DON’T BE DADDY COOL:- 

Dads should be particularly mindful of the example they are setting for their sons. In a bid to have the cool dad vibe and to bond with their sons, dads often end up saying things like “this is your age to explore” or bragging about the multiple girlfriends they had when they were younger which sets the wrong goals for boys. “You are dating girls, not collecting them. Girls are not things to be collected so there is nothing to brag about. It is not an ego thing.”

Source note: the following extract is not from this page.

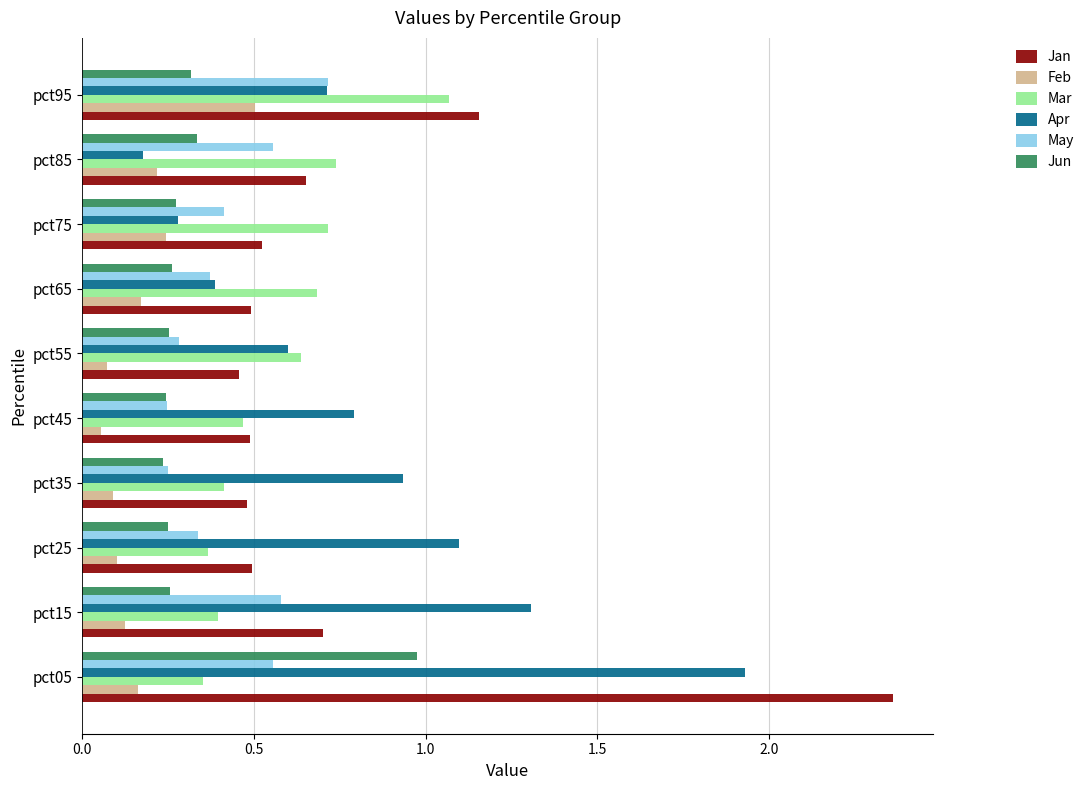

What are all the series names shown in the legend?

Jan, Feb, Mar, Apr, May, Jun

“How a man treats his wife, female neighbors and even maids at home, leaves an impression on his son’s mind. Even bitching about your female boss or saying that the colleague who got promoted over you must have slept her way up is not cool. Using sexist language has become very casual — men crack jokes not realizing that they are influencing the next generation.”

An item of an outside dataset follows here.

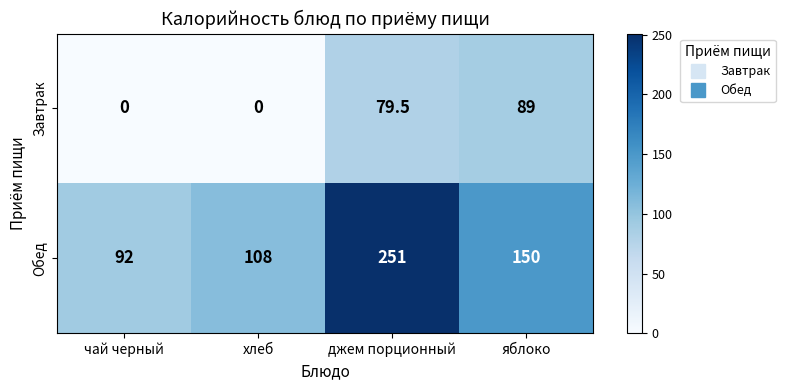

What is the sum of the Обед values at хлеб and джем порционный?

359.0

Dads who want their sons to grow up to be good men and good partners who think and behave with sensitivity and kindness, should be good role models.

 

WHAT YOU SHOULD SAY TO YOUR SON WHEN HE IS STEPPING OUT:- 

  • Don’t stare at girls on the street or at college or pass comments on how they look. How would you feel if someone does the same to you or your sister? You may compliment a female friend in a respectful way, but commenting on a girl you don’t know is not right. 
  • Have a good day at the office or school, but know that there will be girls who will do better than you and rise faster than you. It’s fine. There is no need to be angry. Accept it gracefully. 
  • Going on a date? Remember, just because a girl has agreed to go out for dinner or drinks with you does not mean she is okay to kiss or be intimate. Consent is critical. Drop her home safely and ensure you are respectful and responsible. 
  • I know you like that girl and she doesn’t like you back. It’s ok, move on. You can’t force someone to feel love. She has a right to have her own choices. Don’t take it as a personal rejection. Accept it, we are here for you. 
  • Late-night party with girls? Please ensure you boys behave, be responsible for the girl’s safety and make sure you get them home safely. Keep all emergency numbers handy. 
  • Set the right example for your friends and don’t hesitate in standing up for what is right.

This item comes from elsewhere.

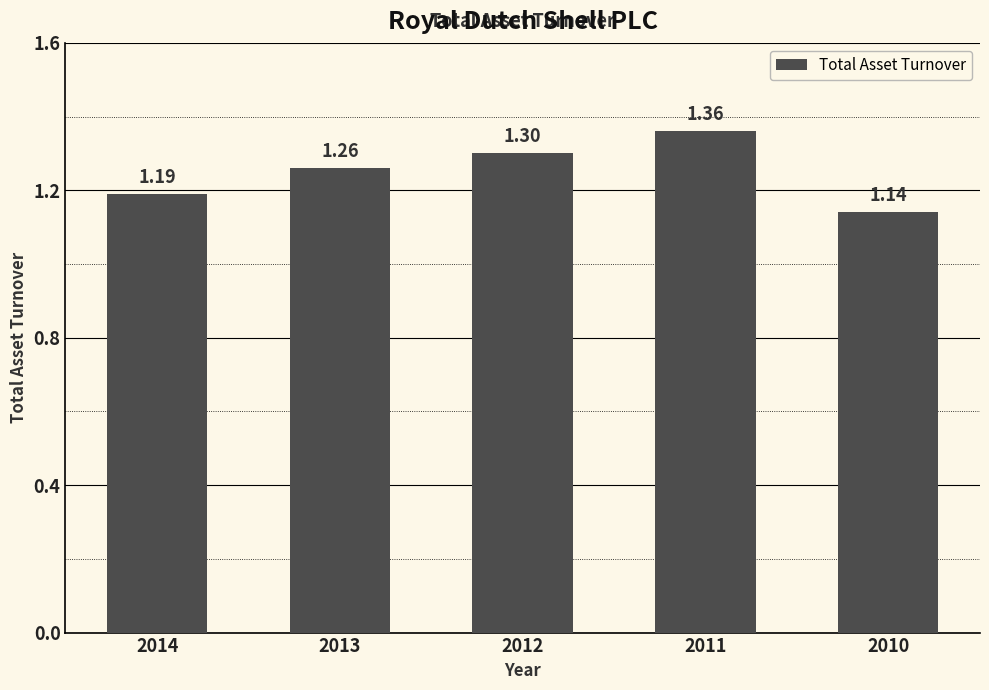

Which has a higher value, 2010 or 2011?

2011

WHERE PARENTS ARE GOING WRONG:-

  • Maintaining an information blackout about the body and sexuality leads to stigma and a sense of shame. It also discourages a healthy relationship with one’s own body. 
  • Some parents become physically or verbally violent when boys express questions with regards to sexuality and changes in their body. 
  • When parents and educators mete out violent punishments, boys learn violent behavior and also the idea of revenge which feeds into a culture of violence. 
  • Discouraging mixed gender friendships and scaring kids of different genders away from each other. 

WHAT THEY CAN DO:- 

  • Refrain from raising your hand. Kids learn from what they see, so show them love, kindness, and care. 
  • Don’t brush off questions. Help your sons navigate their curiosities and confusions about the different things they hear and learn from different people. Answer them if they ask about the current protests or the meaning of sexual violence or rape. 
  • Be the trusted adult they can approach and have open discussions with. Use age-appropriate, gentle and safe approach so they don’t feel scared. 

 

WE NEED TO PROTECT BOYS TOO:- 

Girls will not be safe if we don’t protect our boys. “When a child’s first exposure to sex is rape then rape becomes normalized as sex for them.” “We know that the rapist caused the rape, but we also need to ask ourselves what caused the rapist?” Just like parents protect their girls, they should protect their boys too. “We need to have the same conversations about safety with our boys as well.”